Copy all of the lines below without changing a single character.

> **Given data**:
+ + + + + + +
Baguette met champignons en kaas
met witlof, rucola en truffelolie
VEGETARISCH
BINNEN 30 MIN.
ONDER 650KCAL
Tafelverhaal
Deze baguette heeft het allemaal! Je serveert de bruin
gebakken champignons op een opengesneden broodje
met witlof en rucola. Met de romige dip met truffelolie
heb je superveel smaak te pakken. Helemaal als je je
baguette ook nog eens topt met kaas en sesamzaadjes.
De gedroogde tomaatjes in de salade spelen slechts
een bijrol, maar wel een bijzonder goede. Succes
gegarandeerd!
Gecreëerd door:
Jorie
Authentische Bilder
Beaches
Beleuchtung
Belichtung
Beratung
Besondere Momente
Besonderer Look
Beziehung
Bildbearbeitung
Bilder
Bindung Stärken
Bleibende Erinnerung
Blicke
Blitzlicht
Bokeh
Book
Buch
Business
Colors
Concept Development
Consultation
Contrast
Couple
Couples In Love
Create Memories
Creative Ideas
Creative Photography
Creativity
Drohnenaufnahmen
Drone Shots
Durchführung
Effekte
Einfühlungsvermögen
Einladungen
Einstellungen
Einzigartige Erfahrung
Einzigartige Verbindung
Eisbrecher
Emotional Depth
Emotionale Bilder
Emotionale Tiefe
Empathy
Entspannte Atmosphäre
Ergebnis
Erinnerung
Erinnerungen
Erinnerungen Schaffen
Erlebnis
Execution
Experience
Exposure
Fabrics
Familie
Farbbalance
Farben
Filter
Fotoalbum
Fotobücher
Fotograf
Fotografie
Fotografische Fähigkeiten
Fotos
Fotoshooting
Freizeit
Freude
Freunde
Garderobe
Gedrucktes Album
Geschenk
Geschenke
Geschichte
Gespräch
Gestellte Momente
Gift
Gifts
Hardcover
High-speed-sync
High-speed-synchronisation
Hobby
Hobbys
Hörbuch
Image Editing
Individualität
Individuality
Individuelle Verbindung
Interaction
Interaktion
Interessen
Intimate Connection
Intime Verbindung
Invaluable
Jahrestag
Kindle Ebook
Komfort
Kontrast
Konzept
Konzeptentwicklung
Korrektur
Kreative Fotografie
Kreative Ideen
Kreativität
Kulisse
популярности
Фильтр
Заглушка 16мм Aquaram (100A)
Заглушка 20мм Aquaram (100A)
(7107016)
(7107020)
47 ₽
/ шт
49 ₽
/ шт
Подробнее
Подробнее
+ + + + + + +
> **The answer**:
Baguette met champignons en kaas
met witlof, rucola en truffelolie
VEGETARISCH
BINNEN 30 MIN.
ONDER 650KCAL
Tafelverhaal
Deze baguette heeft het allemaal! Je serveert de bruin
gebakken champignons op een opengesneden broodje
met witlof en rucola. Met de romige dip met truffelolie
heb je superveel smaak te pakken. Helemaal als je je
baguette ook nog eens topt met kaas en sesamzaadjes.
De gedroogde tomaatjes in de salade spelen slechts
een bijrol, maar wel een bijzonder goede. Succes
gegarandeerd!
Gecreëerd door:
Jorie
Authentische Bilder
Beaches
Beleuchtung
Belichtung
Beratung
Besondere Momente
Besonderer Look
Beziehung
Bildbearbeitung
Bilder
Bindung Stärken
Bleibende Erinnerung
Blicke
Blitzlicht
Bokeh
Book
Buch
Business
Colors
Concept Development
Consultation
Contrast
Couple
Couples In Love
Create Memories
Creative Ideas
Creative Photography
Creativity
Drohnenaufnahmen
Drone Shots
Durchführung
Effekte
Einfühlungsvermögen
Einladungen
Einstellungen
Einzigartige Erfahrung
Einzigartige Verbindung
Eisbrecher
Emotional Depth
Emotionale Bilder
Emotionale Tiefe
Empathy
Entspannte Atmosphäre
Ergebnis
Erinnerung
Erinnerungen
Erinnerungen Schaffen
Erlebnis
Execution
Experience
Exposure
Fabrics
Familie
Farbbalance
Farben
Filter
Fotoalbum
Fotobücher
Fotograf
Fotografie
Fotografische Fähigkeiten
Fotos
Fotoshooting
Freizeit
Freude
Freunde
Garderobe
Gedrucktes Album
Geschenk
Geschenke
Geschichte
Gespräch
Gestellte Momente
Gift
Gifts
Hardcover
High-speed-sync
High-speed-synchronisation
Hobby
Hobbys
Hörbuch
Image Editing
Individualität
Individuality
Individuelle Verbindung
Interaction
Interaktion
Interessen
Intimate Connection
Intime Verbindung
Invaluable
Jahrestag
Kindle Ebook
Komfort
Kontrast
Konzept
Konzeptentwicklung
Korrektur
Kreative Fotografie
Kreative Ideen
Kreativität
Kulisse
популярности
Фильтр
Заглушка 16мм Aquaram (100A)
Заглушка 20мм Aquaram (100A)
(7107016)
(7107020)
47 ₽
/ шт
49 ₽
/ шт
Подробнее
Подробнее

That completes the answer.